Operation of section 130-90 of the ITAA 1997
Subsection 130-90(1) provides that a capital gain or loss that is made by an employee share trust, to the extent that it results from a CGT event, is disregarded if certain conditions are satisfied. These conditions are:
(a) the CGT event is a CGT event E5 or E7; and
(b) the CGT event happens in relation to a share; and
(c) the beneficiary had acquired a beneficial interest in the share by exercising a right; and
(d) the beneficiary's beneficial interest in the right was an employee share scheme (ESS) interest to which Subdivision 83A-B or 83A-C (about employee share schemes) applied.
These factors are considered below to determine whether the Trustee will meet the conditions such that there is a disposal of the Shares by the Trustee.
(a) the CGT event is a CGT event E5 or E7
CGT event E5 happens in relation to the EST when a beneficiary (Participant) becomes absolutely entitled to a trust asset (Shares) as against the Trustee. Under the terms of the Trust Deed the Trustee is required to deal with the Shares in accordance with the PRP. The PRP has various conditions that the Participant has to meet in order to become absolutely entitled to the Shares as against the Trustee. Once the Participant meets the conditions under the terms of the PRP to be absolutely entitled, CGT Event E5 happens. The requirements of subparagraph 130-90(1)(a) are satisfied.
(b) the CGT event happens in relation to a share
It is accepted that the CGT event happens in relation to a Share that is held by the EST. The requirements of subparagraph 130-90(1)(b) are satisfied.

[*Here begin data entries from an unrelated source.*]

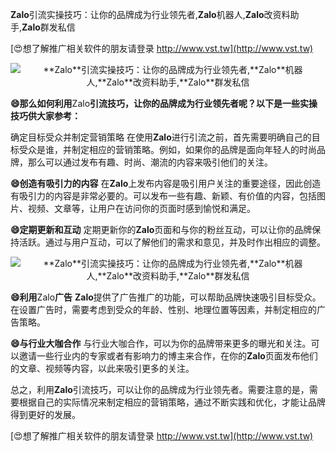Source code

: **Zalo**引流实操技巧：让你的品牌成为行业领先者,**Zalo**机器人,**Zalo**改资料助手,**Zalo**群发私信

[😍想了解推广相关软件的朋友请登录 http://www.vst.tw](http://www.vst.tw)

 <center><img src="https://vst.tw/MP4/tuiguang/png/6.png" alt="**Zalo**引流实操技巧：让你的品牌成为行业领先者,**Zalo**机器人,**Zalo**改资料助手,**Zalo**群发私信"></center>

**😄那么如何利用**Zalo**引流技巧，让你的品牌成为行业领先者呢？以下是一些实操技巧供大家参考：**

确定目标受众并制定营销策略
在使用**Zalo**进行引流之前，首先需要明确自己的目标受众是谁，并制定相应的营销策略。例如，如果你的品牌是面向年轻人的时尚品牌，那么可以通过发布有趣、时尚、潮流的内容来吸引他们的关注。

**😄创造有吸引力的内容**
在**Zalo**上发布内容是吸引用户关注的重要途径，因此创造有吸引力的内容是非常必要的。可以发布一些有趣、新颖、有价值的内容，包括图片、视频、文章等，让用户在访问你的页面时感到愉悦和满足。

**😄定期更新和互动**
定期更新你的**Zalo**页面和与你的粉丝互动，可以让你的品牌保持活跃。通过与用户互动，可以了解他们的需求和意见，并及时作出相应的调整。

 <center><img src="https://vst.tw/MP4/tuiguang/png/8.png" alt="**Zalo**引流实操技巧：让你的品牌成为行业领先者,**Zalo**机器人,**Zalo**改资料助手,**Zalo**群发私信"></center>

**😄利用**Zalo**广告**
**Zalo**提供了广告推广的功能，可以帮助品牌快速吸引目标受众。在设置广告时，需要考虑到受众的年龄、性别、地理位置等因素，并制定相应的广告策略。

**😄与行业大咖合作**
与行业大咖合作，可以为你的品牌带来更多的曝光和关注。可以邀请一些行业内的专家或者有影响力的博主来合作，在你的**Zalo**页面发布他们的文章、视频等内容，以此来吸引更多的关注。

总之，利用**Zalo**引流技巧，可以让你的品牌成为行业领先者。需要注意的是，需要根据自己的实际情况来制定相应的营销策略，通过不断实践和优化，才能让品牌得到更好的发展。

[😍想了解推广相关软件的朋友请登录 http://www.vst.tw](http://www.vst.tw)



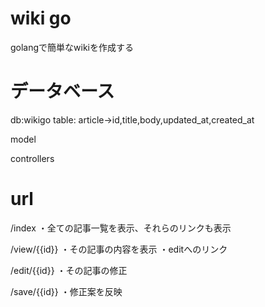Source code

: # wiki go
golangで簡単なwikiを作成する

# データベース
db:wikigo
table:
article→id,title,body,updated_at,created_at

model

controllers

# url
/index
・全ての記事一覧を表示、それらのリンクも表示

/view/{{id}}
・その記事の内容を表示
・editへのリンク

/edit/{{id}}
・その記事の修正

/save/{{id}}
・修正案を反映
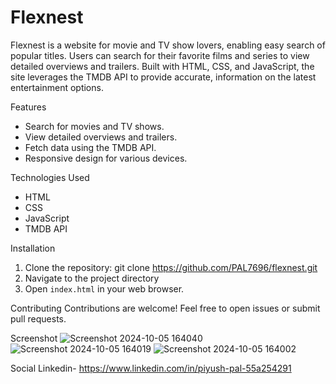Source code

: # Flexnest
Flexnest is a website for movie and TV show lovers, enabling easy search of popular titles. Users can search for their favorite films and series to view detailed overviews and trailers. Built with HTML, CSS, and JavaScript, the site leverages the TMDB API to provide accurate,  information on the latest entertainment options.
 
 Features
- Search for movies and TV shows.
- View detailed overviews and trailers.
- Fetch data using the TMDB API.
- Responsive design for various devices.

Technologies Used
- HTML
- CSS
- JavaScript
- TMDB API

Installation
1. Clone the repository: git clone https://github.com/PAL7696/flexnest.git
2. Navigate to the project directory
3. Open `index.html` in your web browser.

Contributing
Contributions are welcome! Feel free to open issues or submit pull requests.

Screenshot
![Screenshot 2024-10-05 164040](https://github.com/user-attachments/assets/c72bc8ab-6731-45f4-8560-09dda761bcdf)
![Screenshot 2024-10-05 164019](https://github.com/user-attachments/assets/723fbe44-ae26-460a-8af8-306cb9e48b29)
![Screenshot 2024-10-05 164002](https://github.com/user-attachments/assets/560cf4b6-dd97-4804-b3f1-b2e6c2d3cc3c)

Social
Linkedin- https://www.linkedin.com/in/piyush-pal-55a254291

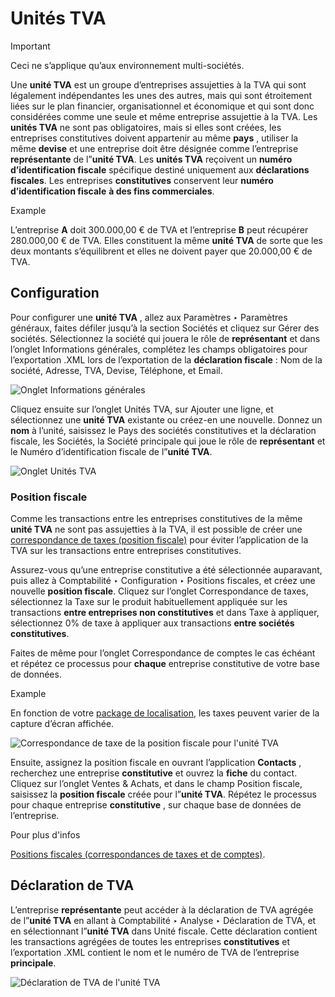 # Unités TVA

Important

Ceci ne s’applique qu’aux environnement multi-sociétés.

Une **unité TVA** est un groupe d’entreprises assujetties à la TVA qui sont
légalement indépendantes les unes des autres, mais qui sont étroitement liées
sur le plan financier, organisationnel et économique et qui sont donc
considérées comme une seule et même entreprise assujettie à la TVA. Les
**unités TVA** ne sont pas obligatoires, mais si elles sont créées, les
entreprises constitutives doivent appartenir au même **pays** , utiliser la
même **devise** et une entreprise doit être désignée comme l’entreprise
**représentante** de l”**unité TVA**. Les **unités TVA** reçoivent un **numéro
d’identification fiscale** spécifique destiné uniquement aux **déclarations
fiscales**. Les entreprises **constitutives** conservent leur **numéro
d’identification fiscale** **à des fins commerciales**.

Example

L’entreprise **A** doit 300.000,00 € de TVA et l’entreprise **B** peut
récupérer 280.000,00 € de TVA. Elles constituent la même **unité TVA** de
sorte que les deux montants s’équilibrent et elles ne doivent payer que
20.000,00 € de TVA.

## Configuration

Pour configurer une **unité TVA** , allez aux Paramètres ‣ Paramètres
généraux, faites défiler jusqu’à la section Sociétés et cliquez sur Gérer des
sociétés. Sélectionnez la société qui jouera le rôle de **représentant** et
dans l’onglet Informations générales, complétez les champs obligatoires pour
l’exportation .XML lors de l’exportation de la **déclaration fiscale** : Nom
de la société, Adresse, TVA, Devise, Téléphone, et Email.

![Onglet Informations générales](../../../../_images/general.png)

Cliquez ensuite sur l’onglet Unités TVA, sur Ajouter une ligne, et
sélectionnez une **unité TVA** existante ou créez-en une nouvelle. Donnez un
**nom** à l’unité, saisissez le Pays des sociétés constitutives et la
déclaration fiscale, les Sociétés, la Société principale qui joue le rôle de
**représentant** et le Numéro d’identification fiscale de l”**unité TVA**.

![Onglet Unités TVA](../../../../_images/vat-unit.png)

### Position fiscale

Comme les transactions entre les entreprises constitutives de la même **unité
TVA** ne sont pas assujetties à la TVA, il est possible de créer une
[correspondance de taxes (position fiscale)](../taxes/fiscal_positions.html)
pour éviter l’application de la TVA sur les transactions entre entreprises
constitutives.

Assurez-vous qu’une entreprise constitutive a été sélectionnée auparavant,
puis allez à Comptabilité ‣ Configuration ‣ Positions fiscales, et créez une
nouvelle **position fiscale**. Cliquez sur l’onglet Correspondance de taxes,
sélectionnez la Taxe sur le produit habituellement appliquée sur les
transactions **entre entreprises non constitutives** et dans Taxe à appliquer,
sélectionnez 0% de taxe à appliquer aux transactions **entre sociétés
constitutives**.

Faites de même pour l’onglet Correspondance de comptes le cas échéant et
répétez ce processus pour **chaque** entreprise constitutive de votre base de
données.

Example

En fonction de votre [package de
localisation](../../fiscal_localizations.html), les taxes peuvent varier de la
capture d’écran affichée.

![Correspondance de taxe de la position fiscale pour l'unité
TVA](../../../../_images/fiscal-positions.png)

Ensuite, assignez la position fiscale en ouvrant l’application **Contacts** ,
recherchez une entreprise **constitutive** et ouvrez la **fiche** du contact.
Cliquez sur l’onglet Ventes & Achats, et dans le champ Position fiscale,
saisissez la **position fiscale** créée pour l”**unité TVA**. Répétez le
processus pour chaque entreprise **constitutive** , sur chaque base de données
de l’entreprise.

Pour plus d'infos

[Positions fiscales (correspondances de taxes et de
comptes)](../taxes/fiscal_positions.html).

## Déclaration de TVA

L’entreprise **représentante** peut accéder à la déclaration de TVA agrégée de
l”**unité TVA** en allant à Comptabilité ‣ Analyse ‣ Déclaration de TVA, et en
sélectionnant l”**unité TVA** dans Unité fiscale. Cette déclaration contient
les transactions agrégées de toutes les entreprises **constitutives** et
l’exportation .XML contient le nom et le numéro de TVA de l’entreprise
**principale**.

![Déclaration de TVA de l'unité TVA](../../../../_images/report.png)

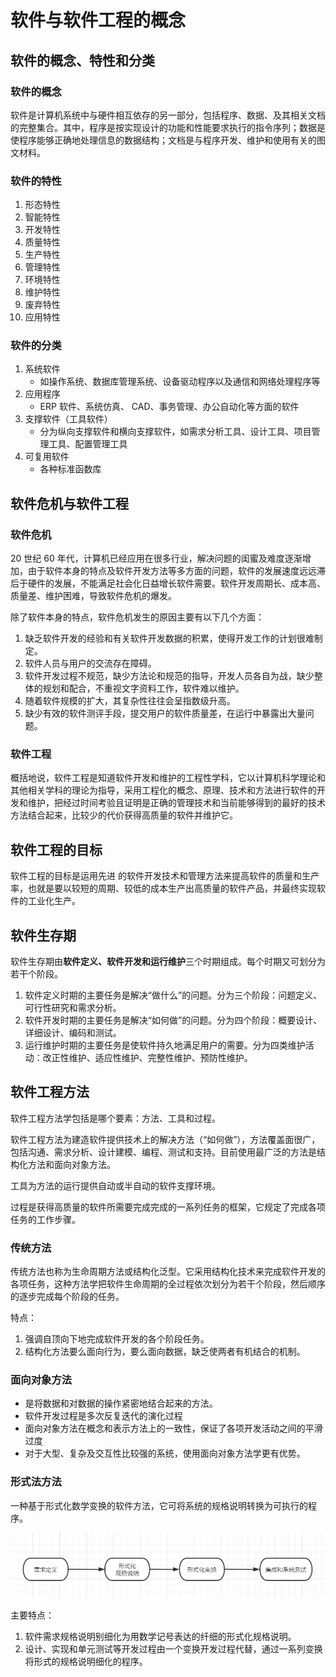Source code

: #  软件与软件工程的概念




## 软件的概念、特性和分类

### 软件的概念

软件是计算机系统中与硬件相互依存的另一部分，包括程序、数据、及其相关文档的完整集合。其中，程序是按实现设计的功能和性能要求执行的指令序列；数据是使程序能够正确地处理信息的数据结构；文档是与程序开发、维护和使用有关的图文材料。

### 软件的特性

1. 形态特性
2. 智能特性
3. 开发特性
4. 质量特性
5. 生产特性
6. 管理特性
7. 环境特性
8. 维护特性
9. 废弃特性
10. 应用特性

### 软件的分类

1. 系统软件
   + 如操作系统、数据库管理系统、设备驱动程序以及通信和网络处理程序等
2. 应用程序
   + ERP 软件、系统仿真、 CAD、事务管理、办公自动化等方面的软件
3. 支撑软件（工具软件）
   + 分为纵向支撑软件和横向支撑软件，如需求分析工具、设计工具、项目管理工具、配置管理工具
4. 可复用软件
   + 各种标准函数库

## 软件危机与软件工程

### 软件危机

20 世纪 60 年代，计算机已经应用在很多行业，解决问题的闺蜜及难度逐渐增加，由于软件本身的特点及软件开发方法等多方面的问题，软件的发展速度远远滞后于硬件的发展，不能满足社会化日益增长软件需要。软件开发周期长、成本高、质量差、维护困难，导致软件危机的爆发。

除了软件本身的特点，软件危机发生的原因主要有以下几个方面：

1. 缺乏软件开发的经验和有关软件开发数据的积累，使得开发工作的计划很难制定。
2. 软件人员与用户的交流存在障碍。
3. 软件开发过程不规范，缺少方法论和规范的指导，开发人员各自为战，缺少整体的规划和配合，不重视文字资料工作，软件难以维护。
4. 随着软件规模的扩大，其复杂性往往会呈指数级升高。
5. 缺少有效的软件测评手段，提交用户的软件质量差，在运行中暴露出大量问题。

### 软件工程

概括地说，软件工程是知道软件开发和维护的工程性学科，它以计算机科学理论和其他相关学科的理论为指导，采用工程化的概念、原理、技术和方法进行软件的开发和维护，把经过时间考验且证明是正确的管理技术和当前能够得到的最好的技术方法结合起来，比较少的代价获得高质量的软件并维护它。

## 软件工程的目标

软件工程的目标是运用先进 的软件开发技术和管理方法来提高软件的质量和生产率，也就是要以较短的周期、较低的成本生产出高质量的软件产品，并最终实现软件的工业化生产。

## 软件生存期

软件生存期由**软件定义、软件开发和运行维护**三个时期组成。每个时期又可划分为若干个阶段。

1. 软件定义时期的主要任务是解决“做什么”的问题。分为三个阶段：问题定义、可行性研究和需求分析。
2. 软件开发时期的主要任务是解决“如何做”的问题。分为四个阶段：概要设计、详细设计、编码和测试。
3. 运行维护时期的主要任务是使软件持久地满足用户的需要。分为四类维护活动：改正性维护、适应性维护、完整性维护、预防性维护。

## 软件工程方法

软件工程方法学包括是哪个要素：方法、工具和过程。

软件工程方法为建造软件提供技术上的解决方法（“如何做”），方法覆盖面很广，包括沟通、需求分析、设计建模、编程、测试和支持。目前使用最广泛的方法是结构化方法和面向对象方法。

工具为方法的运行提供自动或半自动的软件支撑环境。

过程是获得高质量的软件所需要完成完成的一系列任务的框架，它规定了完成各项任务的工作步骤。

### 传统方法

传统方法也称为生命周期方法或结构化泛型。它采用结构化技术来完成软件开发的各项任务，这种方法学把软件生命周期的全过程依次划分为若干个阶段，然后顺序的逐步完成每个阶段的任务。

特点：

1. 强调自顶向下地完成软件开发的各个阶段任务。
2. 结构化方法要么面向行为，要么面向数据，缺乏使两者有机结合的机制。

### 面向对象方法

+ 是将数据和对数据的操作紧密地结合起来的方法。
+ 软件开发过程是多次反复迭代的演化过程
+ 面向对象方法在概念和表示方法上的一致性，保证了各项开发活动之间的平滑过度
+ 对于大型、复杂及交互性比较强的系统，使用面向对象方法学更有优势。

### 形式法方法

一种基于形式化数学变换的软件方法，它可将系统的规格说明转换为可执行的程序。

![image-20210304093646803](/soft_engineering/image-20210304093646803.png)

主要特点：

1. 软件需求规格说明别细化为用数学记号表达的纤细的形式化规格说明。
2. 设计、实现和单元测试等开发过程由一个变换开发过程代替，通过一系列变换将形式的规格说明细化的程序。

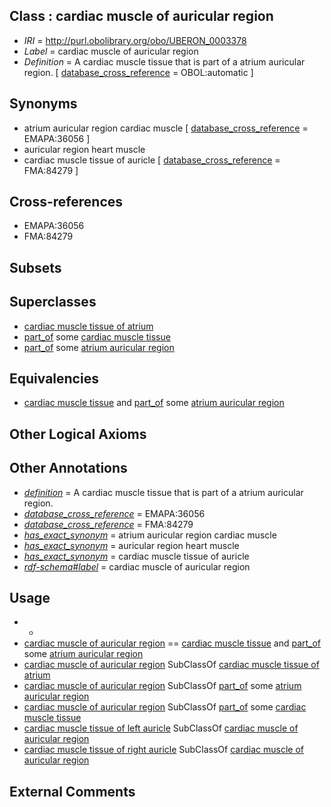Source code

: 
## Class : cardiac muscle of auricular region

 * *IRI* = http://purl.obolibrary.org/obo/UBERON_0003378
 * *Label* = cardiac muscle of auricular region
 * *Definition* = A cardiac muscle tissue that is part of a atrium auricular region. [ [database_cross_reference](../../ef/oboInOwl#hasDbXref.md) = OBOL:automatic ]

## Synonyms

 * atrium auricular region cardiac muscle [ [database_cross_reference](../../ef/oboInOwl#hasDbXref.md) = EMAPA:36056 ]
 * auricular region heart muscle
 * cardiac muscle tissue of auricle [ [database_cross_reference](../../ef/oboInOwl#hasDbXref.md) = FMA:84279 ]

## Cross-references

 * EMAPA:36056
 * FMA:84279

## Subsets


## Superclasses

 * [cardiac muscle tissue of atrium](../../UBERON/90/UBERON_0004490.md)
 * [part_of](../../BFO/50/BFO_0000050.md) some [cardiac muscle tissue](../../UBERON/33/UBERON_0001133.md)
 * [part_of](../../BFO/50/BFO_0000050.md) some [atrium auricular region](../../UBERON/18/UBERON_0006618.md)

## Equivalencies

 * [cardiac muscle tissue](../../UBERON/33/UBERON_0001133.md) and [part_of](../../BFO/50/BFO_0000050.md) some [atrium auricular region](../../UBERON/18/UBERON_0006618.md)

## Other Logical Axioms


## Other Annotations

 * *[definition](../../IAO/15/IAO_0000115.md)* = A cardiac muscle tissue that is part of a atrium auricular region.
 * *[database_cross_reference](../../ef/oboInOwl#hasDbXref.md)* = EMAPA:36056
 * *[database_cross_reference](../../ef/oboInOwl#hasDbXref.md)* = FMA:84279
 * *[has_exact_synonym](../../ym/oboInOwl#hasExactSynonym.md)* = atrium auricular region cardiac muscle
 * *[has_exact_synonym](../../ym/oboInOwl#hasExactSynonym.md)* = auricular region heart muscle
 * *[has_exact_synonym](../../ym/oboInOwl#hasExactSynonym.md)* = cardiac muscle tissue of auricle
 * *[rdf-schema#label](../../el/rdf-schema#label.md)* = cardiac muscle of auricular region

## Usage

 * -
 * [cardiac muscle of auricular region](../../UBERON/78/UBERON_0003378.md) == [cardiac muscle tissue](../../UBERON/33/UBERON_0001133.md) and [part_of](../../BFO/50/BFO_0000050.md) some [atrium auricular region](../../UBERON/18/UBERON_0006618.md)
 * [cardiac muscle of auricular region](../../UBERON/78/UBERON_0003378.md) SubClassOf [cardiac muscle tissue of atrium](../../UBERON/90/UBERON_0004490.md)
 * [cardiac muscle of auricular region](../../UBERON/78/UBERON_0003378.md) SubClassOf [part_of](../../BFO/50/BFO_0000050.md) some [atrium auricular region](../../UBERON/18/UBERON_0006618.md)
 * [cardiac muscle of auricular region](../../UBERON/78/UBERON_0003378.md) SubClassOf [part_of](../../BFO/50/BFO_0000050.md) some [cardiac muscle tissue](../../UBERON/33/UBERON_0001133.md)
 * [cardiac muscle tissue of left auricle](../../UBERON/80/UBERON_0009780.md) SubClassOf [cardiac muscle of auricular region](../../UBERON/78/UBERON_0003378.md)
 * [cardiac muscle tissue of right auricle](../../UBERON/79/UBERON_0009779.md) SubClassOf [cardiac muscle of auricular region](../../UBERON/78/UBERON_0003378.md)

## External Comments

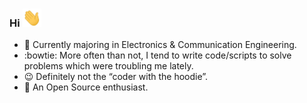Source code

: ### Hi   <img src="https://github.com/InvincibleJuggernaut/InvincibleJuggernaut/blob/master/Assets/wave.gif" width="30px">



- :telescope: Currently majoring in Electronics & Communication Engineering.
- :bowtie: More often than not, I tend to write code/scripts to solve problems which were troubling me lately.
- :wink: Definitely not the “coder with the hoodie”. 
- :dancers: An Open Source enthusiast.
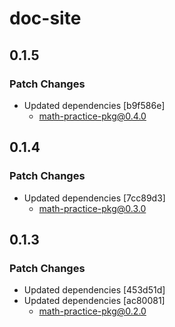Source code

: # doc-site

## 0.1.5

### Patch Changes

- Updated dependencies [b9f586e]
  - math-practice-pkg@0.4.0

## 0.1.4

### Patch Changes

- Updated dependencies [7cc89d3]
  - math-practice-pkg@0.3.0

## 0.1.3

### Patch Changes

- Updated dependencies [453d51d]
- Updated dependencies [ac80081]
  - math-practice-pkg@0.2.0

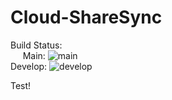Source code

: # Cloud-ShareSync

Build Status:  
&nbsp; &nbsp; &nbsp;Main: ![main](https://github.com/DarkgreyDevelopment/Cloud-ShareSync/actions/workflows/github-actions.yml/badge.svg?branch=main)  
Develop: ![develop](https://github.com/DarkgreyDevelopment/Cloud-ShareSync/actions/workflows/github-actions.yml/badge.svg?branch=develop)

Test!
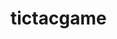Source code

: # tictacgame
<head>
  <script async src="https://pagead2.googlesyndication.com/pagead/js/adsbygoogle.js?client=ca-pub-8749692543423668"
     crossorigin="anonymous"></script>
</head>
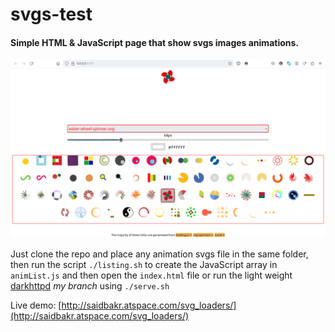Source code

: # svgs-test
#### Simple HTML &amp; JavaScript page that show svgs images animations.
![Screenshot](screenshot.png?i "Screenshot!")

Just clone the repo and place any animation svgs file in the same folder, then run the script `./listing.sh` to create the JavaScript array in `animList.js` and then open the `index.html` file or run the light weight [darkhttpd](https://github.com/saidbakr/darkhttpd) *my branch* using `./serve.sh`

Live demo: [http://saidbakr.atspace.com/svg_loaders/](http://saidbakr.atspace.com/svg_loaders/)
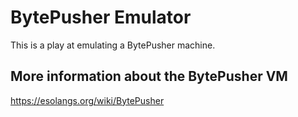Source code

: # BytePusher Emulator

This is a play at emulating a BytePusher machine.

## More information about the BytePusher VM

https://esolangs.org/wiki/BytePusher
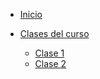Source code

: * [Inicio](/dev.web/#devweb ':ignore')
* [Clases del curso](/clases/#diplomatura-en-desarrollo-web)

  * [Clase 1](/clases/clase1.md#clase-1)
  * [Clase 2](/clases/clase2.md#clase-2)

(c) the beneficiary had acquired a beneficial interest in the share by exercising a right
Under the terms of the PRP, the Participant will acquire a beneficial interest under its employee share scheme in a Share by exercising a Right that the Participant has been granted by the Company. The requirements of subparagraph 130-90(1)(c) are satisfied.
(d) the beneficiary's beneficial interest in the right was an employee share scheme (ESS) interest to which Subdivision 83A-C applied.
Subdivision 83A-C applies to employee share scheme (ESS) interests:
• that are acquired at a discount under an ESS ;
• in relation to the employees' employment;
• that relate to ordinary shares and/or rights; and
• are subject to a real risk of forfeiture.
Subdivision 83A-C is considered to apply based on the following:
• The Company operates a scheme under which Rights to acquire a beneficial interest in Shares of the Company are provided at a discount to employees (Participants) of the company. It is accepted that the interest that the Participant acquires meets the definition of an ESS interest under section 83A-10 of the ITAA 1997;
• the employee share scheme provides ESS interests in relation to the Participants' employment as an employee of the Company;
• the Rights are provided to Participants at a discount (nil consideration); and
• the Rights are at real risk of forfeiture as there is a requirement that the Participant meets the "Performance Criteria" over the "Performance Period" in order to exercise the Right into a Share.
The requirements of subparagraph 130-90(1)(d) are satisfied.
For the reasons detailed above, the conditions under section 130-90 of the ITAA 1997 will be satisfied. Accordingly, any capital gain or loss made by the Trustee under section 104-75 of the ITAA 1997 will be disregarded under section 130-90 of the ITAA 1997.